Role models, women clergy, and psychological empowerment for young women and girls

This week I found my four-year-old daughter holding a ruler and standing at the front of a room, moving the ruler and talking to herself. She told me she was “pretending to be the church person!” She told me and her twin sister to sit down and close our eyes (presumably for a prayer?) and then she giggled. I was trying to figure out which church person specifically that she had in mind (a choir/music director, with the ruler as a baton maybe?), so I asked “which church person?” They both said “Amy!” referring to the rector at our local Episcopal church. The other twin especially is aware of Amy since she noticed early on that she and Amy have the same hair color and style. “Her hair is yellow like mine!”

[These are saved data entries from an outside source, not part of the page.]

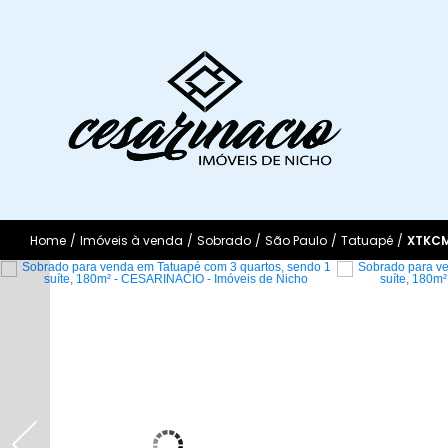
Home
/
Imóveis à venda
/
Sobrado
/
São Paulo
/
Tatuapé
/
XTKC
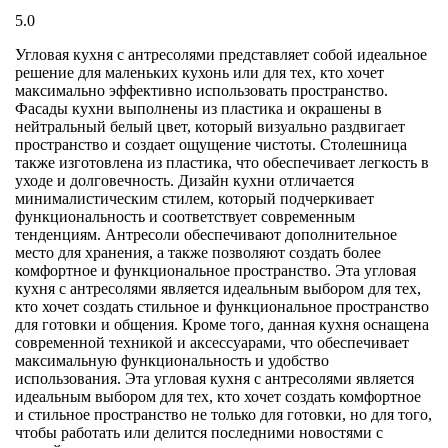
5.0
Угловая кухня с антресолями представляет собой идеальное
решение для маленьких кухонь или для тех, кто хочет
максимально эффективно использовать пространство.
Фасады кухни выполнены из пластика и окрашены в
нейтральный белый цвет, который визуально раздвигает
пространство и создает ощущение чистоты. Столешница
также изготовлена из пластика, что обеспечивает легкость в
уходе и долговечность. Дизайн кухни отличается
минималистическим стилем, который подчеркивает
функциональность и соответствует современным
тенденциям. Антресоли обеспечивают дополнительное
место для хранения, а также позволяют создать более
комфортное и функциональное пространство. Эта угловая
кухня с антресолями является идеальным выбором для тех,
кто хочет создать стильное и функциональное пространство
для готовки и общения. Кроме того, данная кухня оснащена
современной техникой и аксессуарами, что обеспечивает
максимальную функциональность и удобство
использования. Эта угловая кухня с антресолями является
идеальным выбором для тех, кто хочет создать комфортное
и стильное пространство не только для готовки, но для того,
чтобы работать или делится последними новостями с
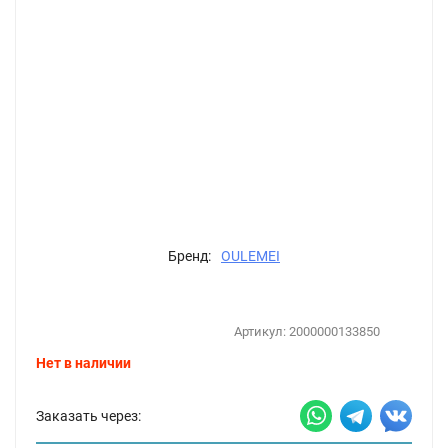
Бренд:
OULEMEI
Артикул:
2000000133850
Нет в наличии
Заказать через:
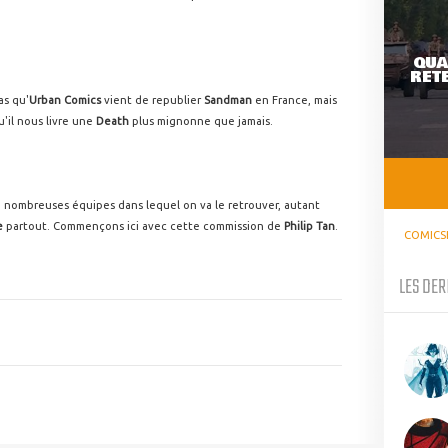
QUA
RETE
as qu'
Urban Comics
vient de republier
Sandman
en France, mais
'il nous livre une
Death
plus mignonne que jamais.
e nombreuses équipes dans lequel on va le retrouver, autant
e
partout. Commençons ici avec cette commission de
Philip Tan
.
COMICS
LES DER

Last year Cammie Jo Bolin and I published a book that included social science evidence that when young women and girls see a woman as their principal congregational leader at least some of the time growing up, they have higher rates of self-esteem and efficacy as adults. This conclusion is supported by all kinds of social science research showing that young girls look to same-gender adults in their lives for cues as to what their roles are in their communities. Seeing women serve as the principal leaders in congregations sends a cue to young girls that part of what it means to be a girl/woman is to be a leader and have authority in their communities, whether in the religious, social, or professional worlds. This can have important effects on boosting levels of self-esteem and empowerment later in life.

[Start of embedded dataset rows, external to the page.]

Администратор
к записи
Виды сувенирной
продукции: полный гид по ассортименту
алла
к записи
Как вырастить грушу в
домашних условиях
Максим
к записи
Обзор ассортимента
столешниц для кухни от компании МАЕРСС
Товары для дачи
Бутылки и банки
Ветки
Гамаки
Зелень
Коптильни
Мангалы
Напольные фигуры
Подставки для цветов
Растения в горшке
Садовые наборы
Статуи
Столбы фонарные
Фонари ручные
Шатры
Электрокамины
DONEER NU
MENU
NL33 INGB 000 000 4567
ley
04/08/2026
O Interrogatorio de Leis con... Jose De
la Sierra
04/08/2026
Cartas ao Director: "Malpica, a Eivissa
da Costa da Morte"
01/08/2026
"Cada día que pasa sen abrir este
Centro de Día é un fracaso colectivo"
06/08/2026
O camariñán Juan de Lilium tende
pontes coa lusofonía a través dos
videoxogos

There may be traditional, doctrinal, or theological reasons to restrict authoritative leadership positions to only men in some religious congregations, but leaders of those communities should be aware of the long-term disempowering effect that this policy can have on the lives of the young girls and women in their congregations. Further, I argue that they have a responsibility to grapple with this reality and to do the theological work necessary to address it.